• [WHAT NEEDS TO BE DONE]
Can you reproduce, word for word, the text under every one of the entries below, leaving the pictures out of your answer?

• [MATERIAL PROVIDED]
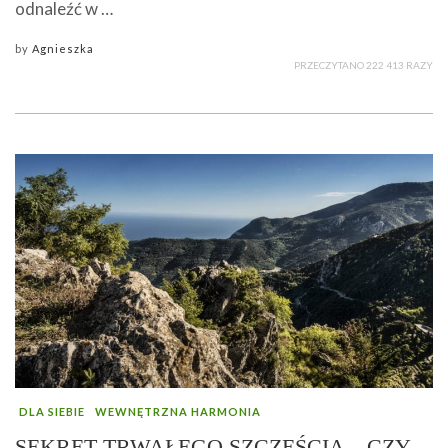
odnaleźć w …
by
Agnieszka
PRZECZYTANO 222 413 RAZY
DLA SIEBIE
WEWNĘTRZNA HARMONIA
SEKRET TRWAŁEGO SZCZĘŚCIA – CZY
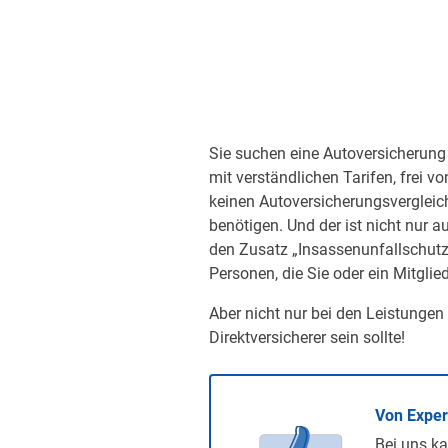
Sie suchen eine Autoversicherung 
mit verständlichen Tarifen, frei v
keinen Autoversicherungsvergleic
benötigen. Und der ist nicht nur a
den Zusatz „Insassenunfallschutz“
Personen, die Sie oder ein Mitglied
Aber nicht nur bei den Leistungen
Direktversicherer sein sollte!
Von Expe
Bei uns ka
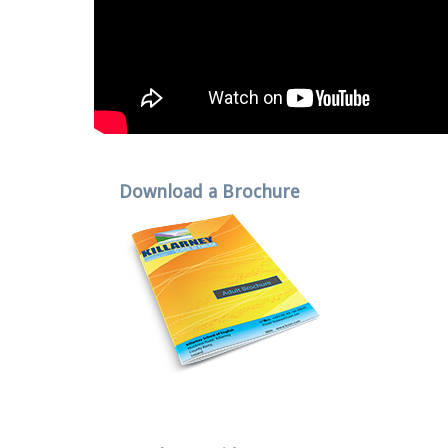
Download a Brochure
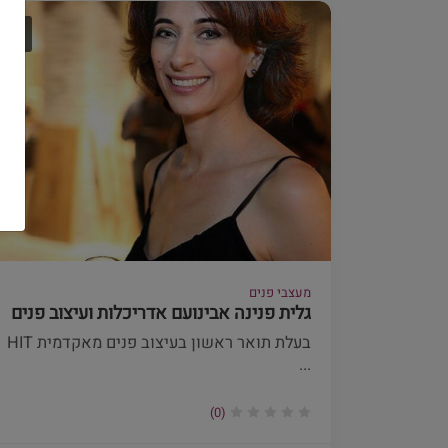
מעצבי פנים
גלית פנינה אבינועם אדריכלות ועיצוב פנים
בעלת תואר ראשון בעיצוב פנים מאקדמית HIT
...
(0)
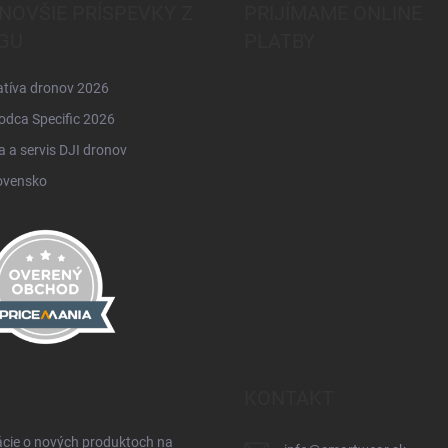
NOVŠIE PRÍSPEVKY Z
PRIJÍMAME ONLINE
GU
PLATBY
atíva dronov 2026
odca Specific 2026
 a servis DJI dronov
ovensko
KONTAKT
ácie o nových produktoch na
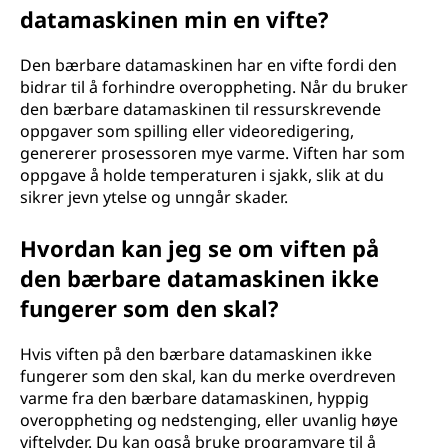
datamaskinen min en vifte?
Den bærbare datamaskinen har en vifte fordi den
bidrar til å forhindre overoppheting. Når du bruker
den bærbare datamaskinen til ressurskrevende
oppgaver som spilling eller videoredigering,
genererer prosessoren mye varme. Viften har som
oppgave å holde temperaturen i sjakk, slik at du
sikrer jevn ytelse og unngår skader.
Hvordan kan jeg se om viften på
den bærbare datamaskinen ikke
fungerer som den skal?
Hvis viften på den bærbare datamaskinen ikke
fungerer som den skal, kan du merke overdreven
varme fra den bærbare datamaskinen, hyppig
overoppheting og nedstenging, eller uvanlig høye
viftelyder. Du kan også bruke programvare til å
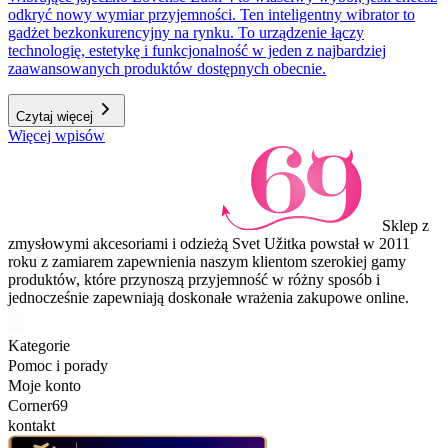
odkryć nowy wymiar przyjemności. Ten inteligentny wibrator to
gadżet bezkonkurencyjny na rynku. To urządzenie łączy
technologię, estetykę i funkcjonalność w jeden z najbardziej
zaawansowanych produktów dostępnych obecnie.
Czytaj więcej
Więcej wpisów
Sklep z
zmysłowymi akcesoriami i odzieżą Svet Užitka powstał w 2011
roku z zamiarem zapewnienia naszym klientom szerokiej gamy
produktów, które przynoszą przyjemność w różny sposób i
jednocześnie zapewniają doskonałe wrażenia zakupowe online.
Kategorie
Pomoc i porady
Moje konto
Corner69
kontakt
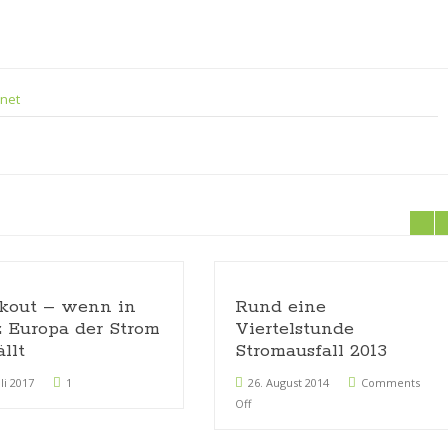
.net
kout – wenn in
Rund eine
 Europa der Strom
Viertelstunde
ällt
Stromausfall 2013
uli 2017
1
26. August 2014
Comments
Off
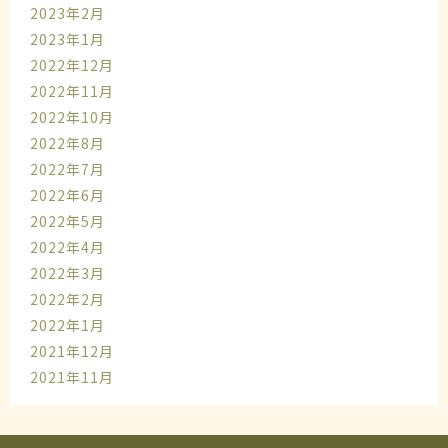
2023年2月
2023年1月
2022年12月
2022年11月
2022年10月
2022年8月
2022年7月
2022年6月
2022年5月
2022年4月
2022年3月
2022年2月
2022年1月
2021年12月
2021年11月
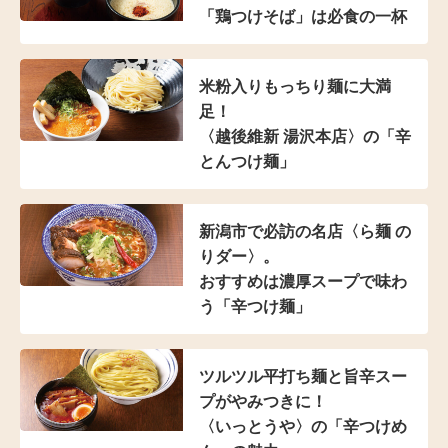
「鶏つけそば」は
必食の一杯
米粉入り
もっちり麺に大満
足！
〈越後維新 湯沢本店〉の
「辛
とんつけ麺」
新潟市で必訪の名店
〈ら麺 の
りダー〉。
おすすめは濃厚スープで
味わ
う「辛つけ麺」
ツルツル平打ち麺と
旨辛スー
プがやみつきに！
〈いっとうや〉の
「辛つけめ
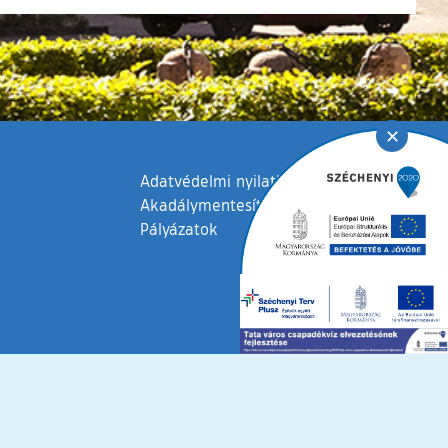
✕
Adatvédelmi nyilatkozat
Akadálymentesítési nyilatkozat
Pályázatok
fenntartva © 2006 – 2026 Tata Város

• [OUTPUT OF THE EXERCISE]
odnaleźć w …
by
Agnieszka
PRZECZYTANO 222 413 RAZY
DLA SIEBIE
WEWNĘTRZNA HARMONIA
SEKRET TRWAŁEGO SZCZĘŚCIA – CZY
Sie suchen eine Autoversicherung 
mit verständlichen Tarifen, frei v
keinen Autoversicherungsvergleic
benötigen. Und der ist nicht nur a
den Zusatz „Insassenunfallschutz“
Personen, die Sie oder ein Mitglied
Aber nicht nur bei den Leistungen
Direktversicherer sein sollte!
Von Expe
Bei uns ka
Download a Brochure
מעצבי פנים
גלית פנינה אבינועם אדריכלות ועיצוב פנים
בעלת תואר ראשון בעיצוב פנים מאקדמית HIT
...
(0)
NOVŠIE PRÍSPEVKY Z
PRIJÍMAME ONLINE
GU
PLATBY
atíva dronov 2026
odca Specific 2026
 a servis DJI dronov
ovensko
KONTAKT
ácie o nových produktoch na
datamaskinen min en vifte?
Den bærbare datamaskinen har en vifte fordi den
bidrar til å forhindre overoppheting. Når du bruker
den bærbare datamaskinen til ressurskrevende
oppgaver som spilling eller videoredigering,
genererer prosessoren mye varme. Viften har som
oppgave å holde temperaturen i sjakk, slik at du
sikrer jevn ytelse og unngår skader.
Hvordan kan jeg se om viften på
den bærbare datamaskinen ikke
fungerer som den skal?
Hvis viften på den bærbare datamaskinen ikke
fungerer som den skal, kan du merke overdreven
varme fra den bærbare datamaskinen, hyppig
overoppheting og nedstenging, eller uvanlig høye
viftelyder. Du kan også bruke programvare til å
odkryć nowy wymiar przyjemności. Ten inteligentny wibrator to
gadżet bezkonkurencyjny na rynku. To urządzenie łączy
technologię, estetykę i funkcjonalność w jeden z najbardziej
zaawansowanych produktów dostępnych obecnie.
Czytaj więcej
Więcej wpisów
Sklep z
zmysłowymi akcesoriami i odzieżą Svet Užitka powstał w 2011
roku z zamiarem zapewnienia naszym klientom szerokiej gamy
produktów, które przynoszą przyjemność w różny sposób i
jednocześnie zapewniają doskonałe wrażenia zakupowe online.
Kategorie
Pomoc i porady
Moje konto
Corner69
kontakt
.net
kout – wenn in
Rund eine
 Europa der Strom
Viertelstunde
ällt
Stromausfall 2013
uli 2017
1
26. August 2014
Comments
Off
2023年2月
2023年1月
2022年12月
2022年11月
2022年10月
2022年8月
2022年7月
2022年6月
2022年5月
2022年4月
2022年3月
2022年2月
2022年1月
2021年12月
2021年11月
「鶏つけそば」は
必食の一杯
米粉入り
もっちり麺に大満
足！
〈越後維新 湯沢本店〉の
「辛
とんつけ麺」
新潟市で必訪の名店
〈ら麺 の
りダー〉。
おすすめは濃厚スープで
味わ
う「辛つけ麺」
ツルツル平打ち麺と
旨辛スー
プがやみつきに！
〈いっとうや〉の
「辛つけめ
✕
Adatvédelmi nyilatkozat
Akadálymentesítési nyilatkozat
Pályázatok
fenntartva © 2006 – 2026 Tata Város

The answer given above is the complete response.